## The input:

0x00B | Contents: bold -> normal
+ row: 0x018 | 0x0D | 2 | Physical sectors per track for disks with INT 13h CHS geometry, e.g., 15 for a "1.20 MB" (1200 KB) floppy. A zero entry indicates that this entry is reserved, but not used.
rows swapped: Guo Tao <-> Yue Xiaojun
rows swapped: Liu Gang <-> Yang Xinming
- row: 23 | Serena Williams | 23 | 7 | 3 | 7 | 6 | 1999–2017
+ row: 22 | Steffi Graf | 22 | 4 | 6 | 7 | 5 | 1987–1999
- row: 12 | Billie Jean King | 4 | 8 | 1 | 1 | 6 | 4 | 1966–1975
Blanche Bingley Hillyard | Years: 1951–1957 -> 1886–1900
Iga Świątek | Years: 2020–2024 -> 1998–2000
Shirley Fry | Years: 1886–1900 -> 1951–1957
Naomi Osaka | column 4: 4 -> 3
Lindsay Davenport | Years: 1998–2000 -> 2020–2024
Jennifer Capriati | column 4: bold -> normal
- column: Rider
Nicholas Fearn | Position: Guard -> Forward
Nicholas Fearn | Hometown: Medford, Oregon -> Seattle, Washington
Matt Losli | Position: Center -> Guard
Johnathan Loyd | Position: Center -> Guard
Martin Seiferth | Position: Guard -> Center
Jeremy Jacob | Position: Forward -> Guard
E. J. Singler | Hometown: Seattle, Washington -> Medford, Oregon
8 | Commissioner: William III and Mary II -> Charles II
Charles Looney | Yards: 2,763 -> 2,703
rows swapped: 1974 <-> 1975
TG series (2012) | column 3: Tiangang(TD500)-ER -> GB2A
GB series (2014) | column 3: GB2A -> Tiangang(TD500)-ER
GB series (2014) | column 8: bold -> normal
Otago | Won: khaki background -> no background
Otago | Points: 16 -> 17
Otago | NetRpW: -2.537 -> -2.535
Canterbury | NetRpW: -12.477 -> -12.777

## Exercise goal:
Copy the lines above, replacing every "Years" with "Seasons" and changing nothing else.

## Output for this exercise:
0x00B | Contents: bold -> normal
+ row: 0x018 | 0x0D | 2 | Physical sectors per track for disks with INT 13h CHS geometry, e.g., 15 for a "1.20 MB" (1200 KB) floppy. A zero entry indicates that this entry is reserved, but not used.
rows swapped: Guo Tao <-> Yue Xiaojun
rows swapped: Liu Gang <-> Yang Xinming
- row: 23 | Serena Williams | 23 | 7 | 3 | 7 | 6 | 1999–2017
+ row: 22 | Steffi Graf | 22 | 4 | 6 | 7 | 5 | 1987–1999
- row: 12 | Billie Jean King | 4 | 8 | 1 | 1 | 6 | 4 | 1966–1975
Blanche Bingley Hillyard | Seasons: 1951–1957 -> 1886–1900
Iga Świątek | Seasons: 2020–2024 -> 1998–2000
Shirley Fry | Seasons: 1886–1900 -> 1951–1957
Naomi Osaka | column 4: 4 -> 3
Lindsay Davenport | Seasons: 1998–2000 -> 2020–2024
Jennifer Capriati | column 4: bold -> normal
- column: Rider
Nicholas Fearn | Position: Guard -> Forward
Nicholas Fearn | Hometown: Medford, Oregon -> Seattle, Washington
Matt Losli | Position: Center -> Guard
Johnathan Loyd | Position: Center -> Guard
Martin Seiferth | Position: Guard -> Center
Jeremy Jacob | Position: Forward -> Guard
E. J. Singler | Hometown: Seattle, Washington -> Medford, Oregon
8 | Commissioner: William III and Mary II -> Charles II
Charles Looney | Yards: 2,763 -> 2,703
rows swapped: 1974 <-> 1975
TG series (2012) | column 3: Tiangang(TD500)-ER -> GB2A
GB series (2014) | column 3: GB2A -> Tiangang(TD500)-ER
GB series (2014) | column 8: bold -> normal
Otago | Won: khaki background -> no background
Otago | Points: 16 -> 17
Otago | NetRpW: -2.537 -> -2.535
Canterbury | NetRpW: -12.477 -> -12.777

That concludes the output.